Since every ceiling and floor is not always at the same level, you will need to add those dropped ceilings and raised floors at this point.

 

  1. Label everything

 

Now that you have all this information in place, you must begin to label it all.  This will ensure that you know what everything is, as well as the measurements for it all.  This is also the time to make sure everything is to scale, because if something is not, you must start over again or the entire project will be at risk.

 

  1. Section drawings must have a title block

 

Title blocks are necessary for section drawings, because it allows you to know who did them, when they were done, and what version it is.  This ensures that you are always looking at the most recent section drawing.  Basically, the section drawing should include the following:

 

  • Name of the project
  • The date
  • The person’s name who did the section drawing
  • The view name
  • The drawing scale

Wall layers can be a little trickier to draw, but they are easy if you simply draw from one side to the other.  The scale for wall layers is much larger than it is for other section drawings.
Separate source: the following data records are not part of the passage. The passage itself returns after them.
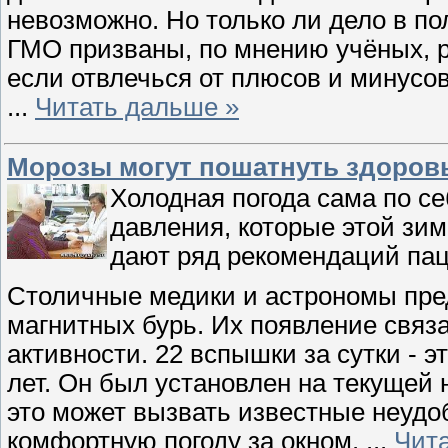
невозможно. Но только ли дело в по
ГМО призваны, по мнению учёных, 
если отвлечься от плюсов и минусов
...
Читать дальше »
Морозы могут пошатнуть здоров
Холодная погода сама по се
давления, которые этой зим
дают ряд рекомендаций пац
Столичные медики и астрономы пред
магнитных бурь. Их появление связ
активности. 22 вспышки за сутки - э
лет. Он был установлен на текущей
это может вызвать известные неудо
комфортную погоду за окном.
...
Чит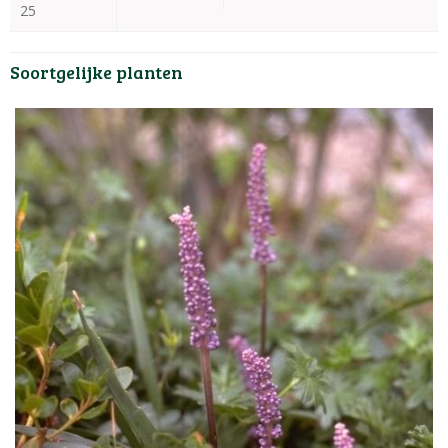
25
Soortgelijke planten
As you can see, section drawings are truly needed when it comes to building anything in the construction industry.  These drawings will allow you to see exactly how everything should look when it is done, and they can also help you notice problems before you get too far into the project.

In fact, you should study any section drawings carefully before you start a project, so you can catch those minor, or major, issues immediately.  After all, it is much better to fix them before too much work has been completed than it is to try to fix things afterwards when you need to start tearing things down and starting again.

Basically, follow your section drawings as you are working on the building process and you will not have any problems along the way.